Microfluidics is the science and technology of systems that study and exploit the behavior of fluids confined to small volumes ranging from 10-9 to 10-18 liters. Microfluidic systems have been developed for assorted applications owing to benefits of size effect in microfluidics. The direct advantage of scaling down in dimensions is the high surface-to-volume ratio, which provides rapid heat and mass transfer in microfluidic systems. Microscale channels also bring predictable laminar flows, which are favorable for controllable synthesis of nanomaterials. The smaller systems lessen material consumption and lower costs, which is especially important for screening processes involving expensive materials such as antibodies and therapeutics. When operated in parallel, microfluidic systems enable extremely high-throughput processing while preserving the unique properties of every single unit. With all the advantages, microfluidic systems outperform conventional beaker-based reactors towards nanomaterial synthesis. However, most of the developed microfluidic reactors encounter limitations in terms of increased design complexity and complicated processing steps. Both challenges and opportunities remain in the rational design of microfluidic systems. Moreover, the integration of material synthesis and subsequent applications by microfluidic systems has not been well explored.
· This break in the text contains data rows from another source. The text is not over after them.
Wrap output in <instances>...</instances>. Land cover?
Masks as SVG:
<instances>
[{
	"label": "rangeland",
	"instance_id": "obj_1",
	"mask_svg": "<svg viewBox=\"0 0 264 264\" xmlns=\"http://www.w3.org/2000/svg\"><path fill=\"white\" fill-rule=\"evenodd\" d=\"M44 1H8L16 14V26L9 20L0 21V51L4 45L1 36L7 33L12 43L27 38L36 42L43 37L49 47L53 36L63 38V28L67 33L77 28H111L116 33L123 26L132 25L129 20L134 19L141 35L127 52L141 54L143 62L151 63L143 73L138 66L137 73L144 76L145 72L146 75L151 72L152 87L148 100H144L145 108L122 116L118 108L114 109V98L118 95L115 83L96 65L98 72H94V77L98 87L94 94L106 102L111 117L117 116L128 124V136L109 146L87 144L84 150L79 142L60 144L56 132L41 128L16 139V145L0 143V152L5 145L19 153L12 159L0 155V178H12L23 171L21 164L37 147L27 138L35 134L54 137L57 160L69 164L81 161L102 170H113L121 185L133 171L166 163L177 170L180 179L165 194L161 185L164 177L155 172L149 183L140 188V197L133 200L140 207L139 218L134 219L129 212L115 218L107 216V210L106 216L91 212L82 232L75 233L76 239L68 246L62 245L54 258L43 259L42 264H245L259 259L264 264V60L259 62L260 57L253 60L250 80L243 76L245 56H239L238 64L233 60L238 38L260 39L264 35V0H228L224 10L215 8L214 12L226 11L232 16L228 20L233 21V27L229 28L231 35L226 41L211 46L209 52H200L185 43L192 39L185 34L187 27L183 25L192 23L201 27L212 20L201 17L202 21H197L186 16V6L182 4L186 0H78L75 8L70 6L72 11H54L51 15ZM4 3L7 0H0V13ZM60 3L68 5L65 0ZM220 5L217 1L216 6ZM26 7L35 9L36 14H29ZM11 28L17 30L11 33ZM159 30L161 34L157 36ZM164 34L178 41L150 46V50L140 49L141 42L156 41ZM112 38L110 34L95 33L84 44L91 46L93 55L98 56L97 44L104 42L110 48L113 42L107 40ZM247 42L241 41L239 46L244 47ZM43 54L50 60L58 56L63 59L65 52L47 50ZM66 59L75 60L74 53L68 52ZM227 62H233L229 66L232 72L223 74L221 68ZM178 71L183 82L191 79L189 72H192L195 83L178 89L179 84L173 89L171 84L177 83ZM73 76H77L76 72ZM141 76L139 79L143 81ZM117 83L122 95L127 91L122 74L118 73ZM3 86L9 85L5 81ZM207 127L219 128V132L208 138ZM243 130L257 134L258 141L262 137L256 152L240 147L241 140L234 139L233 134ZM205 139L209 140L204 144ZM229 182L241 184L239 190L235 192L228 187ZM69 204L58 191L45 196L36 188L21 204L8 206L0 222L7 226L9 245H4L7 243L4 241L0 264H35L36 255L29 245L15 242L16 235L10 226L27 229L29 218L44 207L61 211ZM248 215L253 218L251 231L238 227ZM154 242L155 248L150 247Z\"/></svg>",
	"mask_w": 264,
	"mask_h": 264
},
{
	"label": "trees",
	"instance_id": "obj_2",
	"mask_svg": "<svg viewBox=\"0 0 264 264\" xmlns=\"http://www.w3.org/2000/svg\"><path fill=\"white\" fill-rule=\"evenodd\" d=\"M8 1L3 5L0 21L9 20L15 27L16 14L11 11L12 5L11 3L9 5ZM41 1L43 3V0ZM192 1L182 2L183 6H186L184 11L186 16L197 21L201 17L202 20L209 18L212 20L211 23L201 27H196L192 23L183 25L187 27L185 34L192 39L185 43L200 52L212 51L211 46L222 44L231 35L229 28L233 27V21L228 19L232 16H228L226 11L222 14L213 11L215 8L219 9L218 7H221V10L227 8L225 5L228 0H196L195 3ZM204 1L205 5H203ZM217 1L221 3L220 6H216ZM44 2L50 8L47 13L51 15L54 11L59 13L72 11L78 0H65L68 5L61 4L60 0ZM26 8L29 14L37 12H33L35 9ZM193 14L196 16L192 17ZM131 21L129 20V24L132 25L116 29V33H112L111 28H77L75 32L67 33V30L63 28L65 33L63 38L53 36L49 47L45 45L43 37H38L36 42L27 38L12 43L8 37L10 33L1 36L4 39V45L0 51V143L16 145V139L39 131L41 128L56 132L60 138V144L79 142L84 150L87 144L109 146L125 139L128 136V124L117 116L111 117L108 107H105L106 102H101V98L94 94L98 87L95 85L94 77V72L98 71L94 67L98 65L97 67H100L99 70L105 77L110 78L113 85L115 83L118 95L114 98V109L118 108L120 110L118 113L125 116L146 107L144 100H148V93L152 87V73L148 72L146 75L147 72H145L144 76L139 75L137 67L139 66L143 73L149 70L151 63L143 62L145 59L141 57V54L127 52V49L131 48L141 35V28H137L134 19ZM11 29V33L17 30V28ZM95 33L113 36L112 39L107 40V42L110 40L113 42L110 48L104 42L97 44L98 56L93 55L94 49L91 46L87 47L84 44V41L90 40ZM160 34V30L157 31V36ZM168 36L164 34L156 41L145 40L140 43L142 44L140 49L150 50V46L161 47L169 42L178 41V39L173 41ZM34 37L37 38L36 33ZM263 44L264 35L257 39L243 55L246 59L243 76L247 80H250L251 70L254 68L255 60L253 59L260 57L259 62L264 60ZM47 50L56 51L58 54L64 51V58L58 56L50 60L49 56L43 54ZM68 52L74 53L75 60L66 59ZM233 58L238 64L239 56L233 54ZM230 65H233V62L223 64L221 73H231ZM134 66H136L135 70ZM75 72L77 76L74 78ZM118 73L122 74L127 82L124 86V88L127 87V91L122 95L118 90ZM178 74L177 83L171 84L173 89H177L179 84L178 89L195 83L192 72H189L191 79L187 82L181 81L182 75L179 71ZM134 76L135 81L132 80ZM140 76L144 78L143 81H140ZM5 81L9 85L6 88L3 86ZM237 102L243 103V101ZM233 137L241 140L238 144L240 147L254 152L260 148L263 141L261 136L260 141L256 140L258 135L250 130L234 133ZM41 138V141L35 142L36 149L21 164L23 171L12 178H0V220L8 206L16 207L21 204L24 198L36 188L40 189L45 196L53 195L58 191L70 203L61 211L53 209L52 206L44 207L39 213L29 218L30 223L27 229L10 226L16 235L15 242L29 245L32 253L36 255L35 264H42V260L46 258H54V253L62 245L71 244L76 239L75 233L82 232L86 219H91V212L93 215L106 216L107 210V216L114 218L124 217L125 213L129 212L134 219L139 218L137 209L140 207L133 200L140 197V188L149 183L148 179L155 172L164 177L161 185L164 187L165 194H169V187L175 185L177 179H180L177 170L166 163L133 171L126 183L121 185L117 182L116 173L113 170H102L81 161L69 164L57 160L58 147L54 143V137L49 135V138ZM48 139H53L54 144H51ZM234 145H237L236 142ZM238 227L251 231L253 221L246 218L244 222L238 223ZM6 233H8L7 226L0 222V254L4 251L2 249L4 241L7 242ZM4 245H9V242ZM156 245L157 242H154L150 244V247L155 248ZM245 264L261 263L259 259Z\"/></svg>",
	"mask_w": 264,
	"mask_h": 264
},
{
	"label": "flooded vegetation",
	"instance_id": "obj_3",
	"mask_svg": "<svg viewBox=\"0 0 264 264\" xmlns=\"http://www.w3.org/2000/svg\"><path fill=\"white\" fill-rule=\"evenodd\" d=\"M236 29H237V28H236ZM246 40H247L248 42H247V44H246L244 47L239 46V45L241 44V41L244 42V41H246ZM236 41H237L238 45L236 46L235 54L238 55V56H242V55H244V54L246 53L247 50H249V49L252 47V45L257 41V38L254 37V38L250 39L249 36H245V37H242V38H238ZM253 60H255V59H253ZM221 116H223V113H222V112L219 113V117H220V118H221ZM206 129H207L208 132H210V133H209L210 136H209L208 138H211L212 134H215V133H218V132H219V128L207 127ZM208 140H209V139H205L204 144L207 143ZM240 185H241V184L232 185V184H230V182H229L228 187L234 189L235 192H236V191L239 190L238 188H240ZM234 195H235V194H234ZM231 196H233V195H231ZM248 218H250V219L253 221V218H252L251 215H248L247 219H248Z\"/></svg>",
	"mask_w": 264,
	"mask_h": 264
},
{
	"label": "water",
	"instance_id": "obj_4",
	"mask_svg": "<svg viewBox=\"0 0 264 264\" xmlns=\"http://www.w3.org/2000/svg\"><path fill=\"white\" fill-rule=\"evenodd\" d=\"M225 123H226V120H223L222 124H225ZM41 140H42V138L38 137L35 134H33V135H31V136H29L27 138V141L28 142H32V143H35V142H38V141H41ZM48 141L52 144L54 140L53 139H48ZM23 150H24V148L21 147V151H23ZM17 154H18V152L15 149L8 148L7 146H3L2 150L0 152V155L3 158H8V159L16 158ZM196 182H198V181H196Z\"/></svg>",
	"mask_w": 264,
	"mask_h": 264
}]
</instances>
In this proposal, underlying principles of microfluidic systems will be investigated to develop integrated platforms that can enable synthesis and patterning of nanomaterials, on-chip detection of biomolecules, and microfluidic cell culture and analysis. Microfluidic reactors will be carefully designed to produce mesoporous silica nanoparticles with controlled size, shape, and function, which will be exploited to facilitate small molecules loading and releasing for controlled drug delivery, to investigate cell-particle interactions for imaging, and to act as a matrix for microfluidic cell culture and analysis. On-chip patterning of silver nanoparticles will also be studied to expand the integration capability of the microfluidic systems. The patterned microchannel surfaces can serve as active plasmonic substrates for label-free detection of biomolecules. The proposed microfluidic systems will significantly promote the integration of lab-on-chip synthesis, bio-detection, and cell analysis.